◆ PROVIDED ENTRIES:
********************
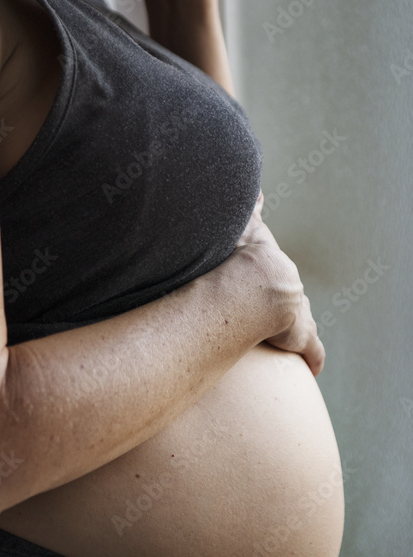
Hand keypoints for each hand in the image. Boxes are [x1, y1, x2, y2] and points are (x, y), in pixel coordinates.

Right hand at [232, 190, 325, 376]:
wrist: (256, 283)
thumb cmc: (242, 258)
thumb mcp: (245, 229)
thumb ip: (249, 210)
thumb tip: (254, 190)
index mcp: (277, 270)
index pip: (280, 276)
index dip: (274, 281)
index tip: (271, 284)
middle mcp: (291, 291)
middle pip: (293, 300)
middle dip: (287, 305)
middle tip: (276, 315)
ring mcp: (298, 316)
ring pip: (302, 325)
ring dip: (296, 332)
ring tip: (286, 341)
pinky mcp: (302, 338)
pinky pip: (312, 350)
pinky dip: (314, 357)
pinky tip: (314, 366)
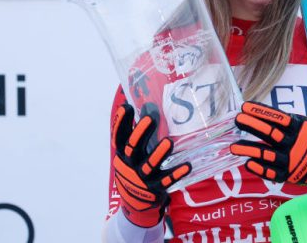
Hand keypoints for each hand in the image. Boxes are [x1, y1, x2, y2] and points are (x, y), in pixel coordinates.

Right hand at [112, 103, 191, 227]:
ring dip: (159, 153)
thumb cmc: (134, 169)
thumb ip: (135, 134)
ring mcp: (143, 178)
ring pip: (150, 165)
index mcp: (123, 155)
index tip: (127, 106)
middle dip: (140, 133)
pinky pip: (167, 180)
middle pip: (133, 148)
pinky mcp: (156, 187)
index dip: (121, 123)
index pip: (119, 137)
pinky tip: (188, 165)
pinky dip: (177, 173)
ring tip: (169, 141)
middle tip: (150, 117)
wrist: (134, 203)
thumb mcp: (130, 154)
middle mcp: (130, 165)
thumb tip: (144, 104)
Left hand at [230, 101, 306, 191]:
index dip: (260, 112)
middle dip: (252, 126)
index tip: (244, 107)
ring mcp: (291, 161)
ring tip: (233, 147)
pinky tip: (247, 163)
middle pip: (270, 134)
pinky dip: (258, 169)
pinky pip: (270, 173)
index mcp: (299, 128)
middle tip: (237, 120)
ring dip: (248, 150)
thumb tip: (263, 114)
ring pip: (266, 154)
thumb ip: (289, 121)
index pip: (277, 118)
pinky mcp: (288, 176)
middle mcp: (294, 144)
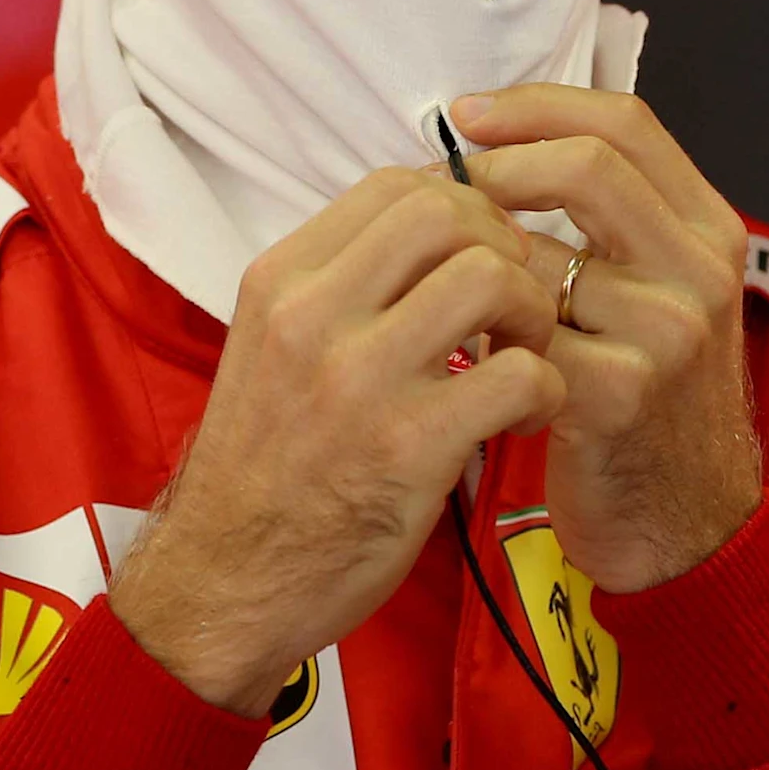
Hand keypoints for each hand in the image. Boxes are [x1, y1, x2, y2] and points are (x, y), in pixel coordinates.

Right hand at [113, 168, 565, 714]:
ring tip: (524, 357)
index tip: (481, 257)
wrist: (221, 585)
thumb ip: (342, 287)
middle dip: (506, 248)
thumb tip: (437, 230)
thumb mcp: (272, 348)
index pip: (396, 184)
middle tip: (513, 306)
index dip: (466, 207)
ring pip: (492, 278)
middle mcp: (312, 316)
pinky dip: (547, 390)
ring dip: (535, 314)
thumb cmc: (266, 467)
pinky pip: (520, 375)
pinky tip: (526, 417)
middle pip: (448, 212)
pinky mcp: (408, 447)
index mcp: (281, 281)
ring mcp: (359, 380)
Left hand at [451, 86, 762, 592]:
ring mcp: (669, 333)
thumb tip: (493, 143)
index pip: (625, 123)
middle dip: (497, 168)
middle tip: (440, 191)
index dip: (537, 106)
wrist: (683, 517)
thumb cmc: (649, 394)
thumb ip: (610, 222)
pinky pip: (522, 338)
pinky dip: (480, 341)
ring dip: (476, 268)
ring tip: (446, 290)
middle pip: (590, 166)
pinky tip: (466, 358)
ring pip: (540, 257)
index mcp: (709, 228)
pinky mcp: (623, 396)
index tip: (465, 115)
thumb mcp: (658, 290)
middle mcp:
********************
◆ WORK INSTRUCTIONS:
Pictures are to be dropped, and every record is to be copied exactly.

◆ TASK RESULT:
Hand keypoints for each hand in the image. Boxes are [x1, y1, x2, y2] and points are (x, y), in pixel coordinates.

Right hand at [232, 190, 325, 376]:
wrist: (256, 283)
thumb cmc: (242, 258)
thumb mcp: (245, 229)
thumb ip: (249, 210)
thumb tip: (254, 190)
index mcp: (277, 270)
index pip: (280, 276)
index dip: (274, 281)
index tip: (271, 284)
middle mcp: (291, 291)
middle pip: (293, 300)
middle dip: (287, 305)
middle tip: (276, 315)
ring mcp: (298, 316)
ring pip: (302, 325)
ring dip: (296, 332)
ring tip: (286, 341)
pinky mcp: (302, 338)
pinky pip: (312, 350)
pinky dip: (314, 357)
pinky tip: (314, 366)
Hand keypoints for each hand in the image. Boxes are [x1, y1, x2, y2] and points are (x, y), in pixel coordinates.

Right hand at [112, 103, 191, 227]:
ring dip: (159, 153)
thumb cmc: (134, 169)
thumb ip: (135, 134)
ring mcp: (143, 178)
ring pip: (150, 165)
index mcp: (123, 155)
index tip: (127, 106)
middle dip: (140, 133)
pinky pip: (167, 180)
middle pip: (133, 148)
pinky mcp: (156, 187)
index dip: (121, 123)
index pip: (119, 137)
pinky tip: (188, 165)
pinky dip: (177, 173)
ring tip: (169, 141)
middle tip: (150, 117)
wrist: (134, 203)
thumb mcp: (130, 154)
middle mcp: (130, 165)
thumb tip: (144, 104)
Left hand at [230, 101, 306, 191]:
index dip: (260, 112)
middle dip: (252, 126)
index tip: (244, 107)
ring mcp: (291, 161)
ring tip: (233, 147)
pinky tip: (247, 163)
middle pip: (270, 134)
pinky dip: (258, 169)
pinky pip: (270, 173)
index mcp: (299, 128)
middle tip: (237, 120)
ring dip: (248, 150)
thumb tip: (263, 114)
ring pip: (266, 154)
thumb ip: (289, 121)
index pip: (277, 118)
pinky mcp: (288, 176)
middle mcp: (294, 144)
Hand keypoints for each hand in the image. Boxes are [x1, y1, x2, y2] and points are (x, y), in pixel coordinates.

Right hand at [113, 168, 565, 714]:
ring tip: (524, 357)
index tip: (481, 257)
wrist: (221, 585)
thumb ip: (342, 287)
middle dip: (506, 248)
thumb tip: (437, 230)
thumb mcp: (272, 348)
index pip: (396, 184)
middle tip: (513, 306)
index dip: (466, 207)
ring pip: (492, 278)
middle mcp: (312, 316)
pinky dip: (547, 390)
ring dip: (535, 314)
thumb cmc: (266, 467)
pinky pip: (520, 375)
pinky tip: (526, 417)
middle pip: (448, 212)
pinky mcp: (408, 447)
index mcp: (281, 281)
ring mcp: (359, 380)
Left hand at [451, 86, 762, 592]:
ring mcp: (669, 333)
thumb tip: (493, 143)
index pip: (625, 123)
middle dip: (497, 168)
middle tip: (440, 191)
index dip: (537, 106)
wrist: (683, 517)
thumb cmc: (649, 394)
thumb ip: (610, 222)
pinky pip: (522, 338)
pinky dip: (480, 341)
ring dip: (476, 268)
ring tip: (446, 290)
middle pip: (590, 166)
pinky tip: (466, 358)
ring pip: (540, 257)
index mcp: (709, 228)
pinky mcp: (623, 396)
index tip: (465, 115)
thumb mcp: (658, 290)
middle mcp:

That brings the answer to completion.